In an image based world, the Fisker Atlantic plug-in has real wheels
Henrik Fisker is no stranger to jaw dropping automotive design lines. Few, if any, have a better eye for luxury car design than Fisker, and Fisker again proves his chops with the new Atlantic plug-in, an undoubtedly gorgeous looking car. But I continue to wonder if design alone can drive a real winning formula in the plug-in space.
Not that Fisker’s plug-ins don’t offer interesting battery technologies as well.
Every time I travel down this road, companies like Porsche immediately come to mind. Mainstream success is not synonymous with automotive success when it comes to the luxury segment. That, coupled with Fisker’s pent for eye-popping luxury car candy, gives Fisker a legitimate chance. But is plug-in luxury different than gasoline-powered luxury?
Obviously, cost-effectiveness isn’t the key driver behind Fisker’s business model. It’s the whole package that matters. Thus, my previous worries over Fisker’s reliance upon so much outsourcing of technologies could be irrelevant. Nevertheless, I continue to believe that plug-ins are different.
For now, the hottest space to showcase plug-in technologies is the luxury space, despite the fact that the Nissan Leaf and Chevy Volt were not initially designed for this segment. Consequently, there are hordes of well-designed luxury plug-ins hitting the streets in the next few years, including from Porsche. There is going to be a lot of competition in the gorgeous looking luxury plug-in car space, and even if Fisker maintains a slight design advantage, other automakers will have a greater edge in the technology space — possibly a considerable advantage.
Fisker does, however, have one thing going for it compared to the established players just now getting into the luxury plug-in vehicles space: An early entrance.
There is no doubt that Fisker has made some mistakes and missed some deadlines, but building plug-in cars is an obstacle-filled endeavor. So, some setbacks aren’t the end of the world, and despite these setbacks, Fisker has still been able to continue to suck up investor cash — having recently topped $1 billion in investments.
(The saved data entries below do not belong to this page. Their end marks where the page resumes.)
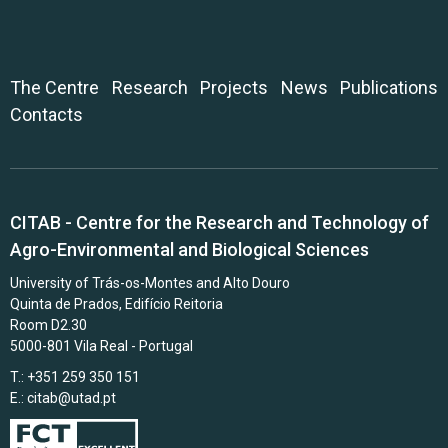
The Centre
Research
Projects
News
Publications
Contacts
CITAB - Centre for the Research and Technology of
Agro-Environmental and Biological Sciences
University of Trás-os-Montes and Alto Douro
Quinta de Prados, Edifício Reitoria
Room D2.30
5000-801 Vila Real - Portugal
T.: +351 259 350 151
E.:
citab@utad.pt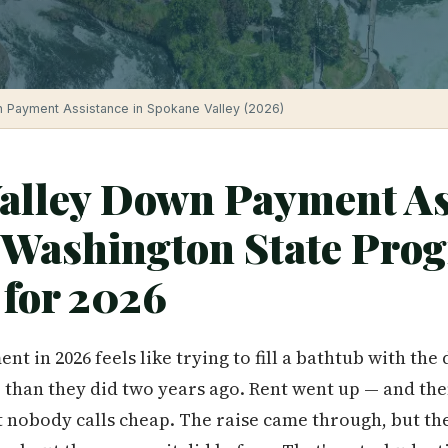
 Payment Assistance in Spokane Valley (2026)
alley Down Payment As
Washington State Pro
 for 2026
t in 2026 feels like trying to fill a bathtub with the
than they did two years ago. Rent went up — and the
at nobody calls cheap. The raise came through, but th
That has to be a good sign.
Regardless, I’m still not a big fan of government assistance going to Fisker. Fisker, at least in my opinion, is a design-based company; whereas a competitor like Tesla, is very engineering-based. Tesla might one day develop truly mainstream plug-in technologies. On the other hand, I don’t believe that’s Fisker’s future. Fisker’s future will forever be synonymous with design. Still, considering the government has given them some loan assistance, I hope they do succeed, and the Atlantic at least looks like a step in the right direction.